I’m not as deep into Julia specifics, just a naive answer. I think people would be confused if this doesn’t work anymore:
x = [1, "2"]
push!(x, '3')
Even more, the Union trick would probably only make sense if the number of different types is limited, so it would be case specific which type this constructor yields.
It’s not clear if [1, "2"] would necessarily be a Vector{Any}, although it turns out to be the case. For example, the following doesn’t work, as it does produce a union as the eltype:
julia> x = [1, nothing];
julia> push!(x, missing)
ERROR: MethodError: Cannot `convert` an object of type Missing to an object of type Int64
julia> typeof(x)
Vector{Union{Nothing, Int64}} (alias for Array{Union{Nothing, Int64}, 1})
Even more, the Union trick would probably only make sense if the number of different types is limited
Yes, I agree, this may only be chosen as the return type for a few arguments. This is type-stable, albeit somewhat perplexing.
My question is: since this already is adopted in the special cases of nothing and missing, why not make this more universal, if only for singleton types? I had seen an issue recently where there was some discussion on nothing and missing being special, which is a bit unfortunate.
One challenge with doing what you’ve specifically asked is that I think it’s reasonable to want [1, 2.5] to promote both entries to Float64 rather than make a Vector{Union{Int,Float64}}. The distinction here is that promote(1,2.5) “succeeds” whereas promote(A(),B()) for your example does not.

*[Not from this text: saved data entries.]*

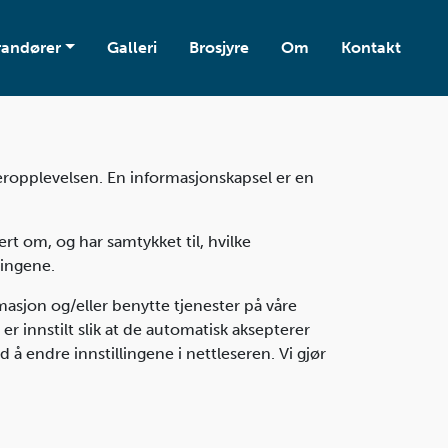
randører
Galleri
Brosjyre
Om
Kontakt
ukeropplevelsen. En informasjonskapsel er en
rt om, og har samtykket til, hvilke
ingene.
asjon og/eller benytte tjenester på våre
 er innstilt slik at de automatisk aksepterer
 å endre innstillingene i nettleseren. Vi gjør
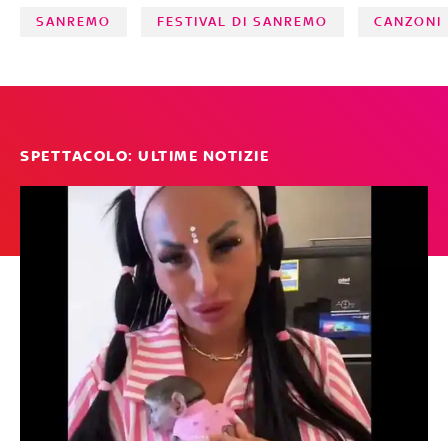
SANREMO
FESTIVAL DI SANREMO
CANZONI
SPETTACOLO: ULTIME NOTIZIE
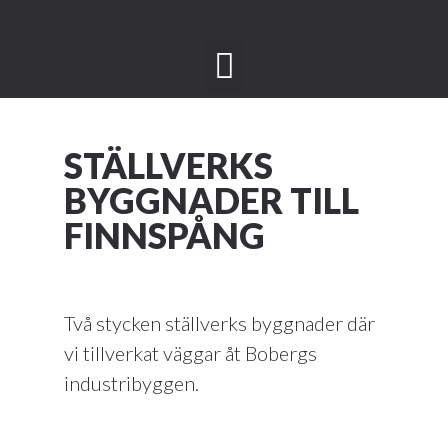
STÄLLVERKS
BYGGNADER TILL
FINNSPÅNG
Två stycken ställverks byggnader där
vi tillverkat väggar åt Bobergs
industribyggen.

So it seems that the preferred behavior would be to try to attempt to promote the elements first, then introduce a Union if multiple (or maybe only a few) distinct types remain.
In the meantime, perhaps this function definition will be useful to you?
unionvec(x...) = Union{typeof.(x)...}[x...]
It seems to do what you asked, although doesn’t attempt to do the promotion that I had suggested nor does it resort to Any beyond a certain number of distinct types.